ФРАГМЕНТ ДОКУМЕНТА:

------------------------------------------------------------

Декабристы, представлявшие, по выражению Ю. М. Лотмана, «особый тип русского человека», были если не детьми, то, во всяком случае, любимыми воспитанниками романтизма. Романтизм же как художественный стиль, а в еще большей степени как образ жизни далеко не прост, прежде всего потому, что деятельно героичен и разочарованно циничен одновременно. Человек дворянского авангарда, строивший свою жизнь в соответствии с правилами этого стиля, мог следовать за позитивной его составляющей и посвятить себя борьбе с несправедливостью, отсталостью существующих порядков и правил как в частной, так и в общественной жизни. Мог молодой (обязательно молодой! Кстати, из осужденных по делу 14 декабря только двенадцать человек имели 34 года от роду, значительному большинству не исполнилось и 30 лет) романтик пойти и по другому пути. На нем его поджидали: старость души, недовольство всем и вся, безразличие к окружающей жизни со всеми ее радостями и огорчениями. Так называемые лишние люди среди российских романтиков уже встречались, а вот времена Арбенина (из лермонтовского «Маскарада»), убивающего жену только потому, что она – ангел и не должна быть запачкана грязью окружающей ее духовной пустоты света, в первой четверти XIX в. еще не настали. Во всяком случае, не арбенины определяли сущность 1810 – 1820-х годов. Среди передового дворянства царствовала героика истории и современности (наполеоновские войны!), рождавшая нестерпимую жажду действовать на благо Отчизны.

Именно героическая и деятельная сторона романтизма привела к страстной влюбчивости прогрессистов в те идеалы и представления, которые казались достойными поддержки, с точки зрения передовой дворянской молодежи. Проникшись этой любовью, преклоняясь перед новыми идеалами и приняв их в качестве жизненных ориентиров, романтик в полной мере ощущал ценность собственной личности, поскольку она естественным образом сочеталась для него с чувством ответственности за судьбу страны. Поэтому он считал себя защитником идей независимости и свободы как политического идеала всех сограждан. Таким образом, по наблюдениям исследователей, чувство собственного достоинства и правила чести становились для прогрессистов понятием историообразующим. Именно они делались катализатором очищения общественной жизни, искоренения пороков бытия. Причем это мироощущение оказалось достаточно суровым. Романтизм воспринимался как игра по определенным правилам, и если за проигрыш надо было платить очень высокую цену, то платили, не торгуясь, по всем счетам.

------------------------------------------------------------

ЗАДАНИЕ 1: Проверьте, соответствуют ли фрагменту о декабристах и романтизме три утверждения: (а) значительному большинству осуждённых по делу 14 декабря не было и 30 лет; (б) сущность 1810–1820-х годов определяли арбенины; (в) романтизм воспринимался как игра по определённым правилам. На каждое ответьте «да» или «нет» и подкрепите ответ точной цитатой из текста.
ЗАДАНИЕ 2: Из какого произведения взят Арбенин, упомянутый во фрагменте о декабристах и романтизме?
ЗАДАНИЕ 3: Продолжите фрагмент о декабристах и романтизме, начав сразу после его последнего предложения.

ИЗВЛЕЧЁННЫЕ ДАННЫЕ:
------------------------------------------------------------

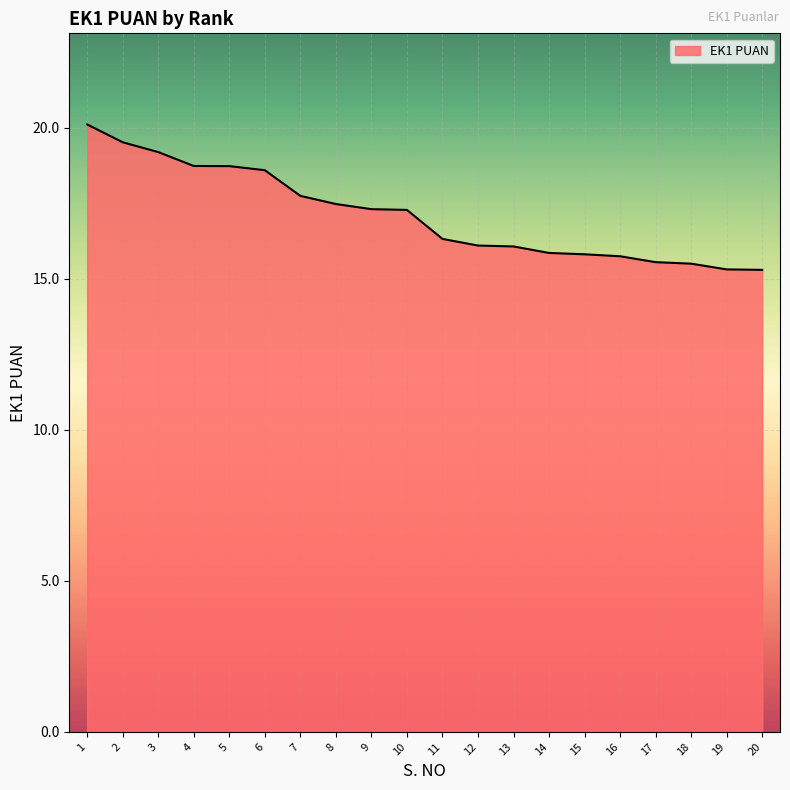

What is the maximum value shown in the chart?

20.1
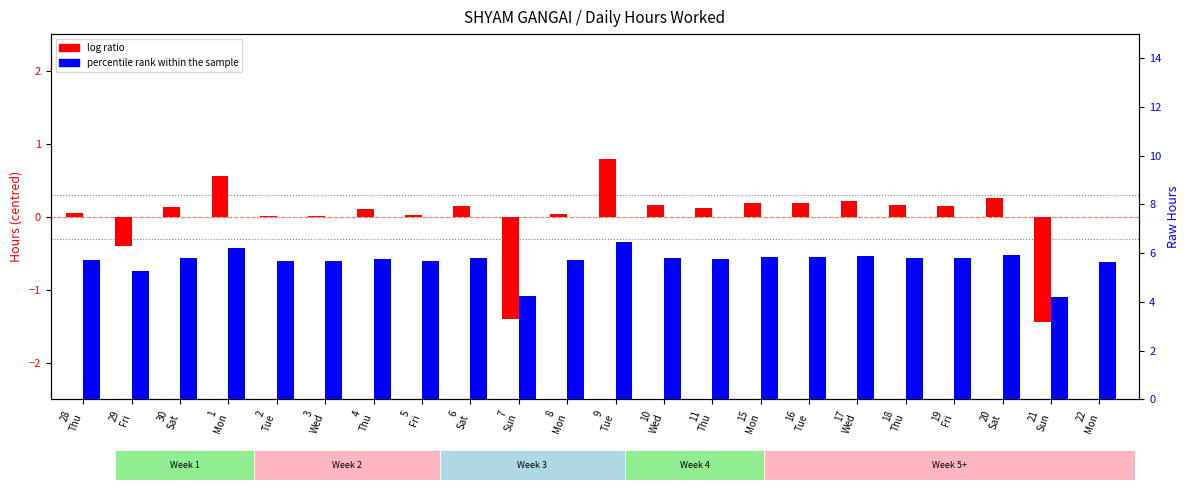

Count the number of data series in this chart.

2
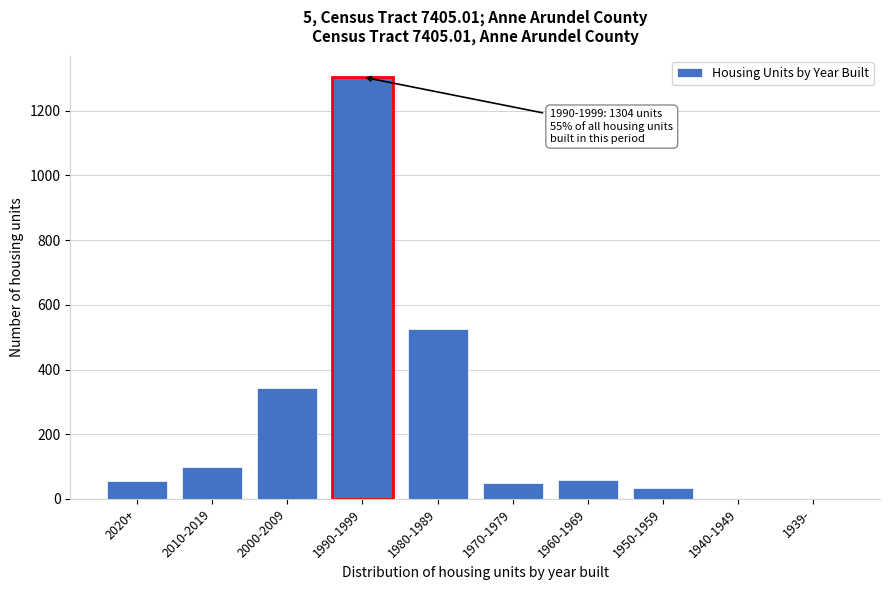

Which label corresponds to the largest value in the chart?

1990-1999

------------------------------------------------------------

ОТВЕТ 1:
(а) Да: «значительному большинству не исполнилось и 30 лет».
(б) Нет: «не арбенины определяли сущность 1810 – 1820-х годов».
(в) Да: «Романтизм воспринимался как игра по определенным правилам».

ОТВЕТ 2: Из лермонтовского «Маскарада».

ОТВЕТ 3:
Люди, придерживавшиеся новых для 1810 – 1820-х годов правил, даже с точки зрения тех, кто жил в конце XIX – начале XX в., выглядели как-то странно, непривычно. По словам В. О. Ключевского, «это были неестественные позы, нервные, судорожные жесты, вызывавшиеся местными неловкостями общих положений. <…> Люди, которые испытывали эти неловкости, не были какие-либо особые люди… но их физиономии и манеры не были похожи на общепринятые».[78] Непохожесть декабристов на своих потомков, к сожалению, помешала историку разглядеть их явную особость. А вот другую характерную для романтиков черту он подметил чрезвычайно точно: «…этот тип… стоит перед нами в неугомонной и говорливой, вечно негодующей и непобедимо бодрой, но при этом неустанно мыслящей фигуре Чацкого».[79] Тут все прямо в точку, особенно «мыслящий», «говорливый» и «бодрый». Правда, говорливость прогрессистов была не пустой болтовней ради болтовни (Чацкий все-таки отнюдь не Репетилов), а являлась формой, пусть и своеобразной, их оппозиции, т. е. действия. Причем разговорчивость представителей дворянского авангарда носила акцентировано резкий, прямой характер, кажущийся, с точки зрения светских правил, неприличным и даже опасным. А впрочем, представьте себе 150–200 Чацких, гремящих в салонах Петербурга и Москвы. Правда, картина не для слабонервных людей XXI в.?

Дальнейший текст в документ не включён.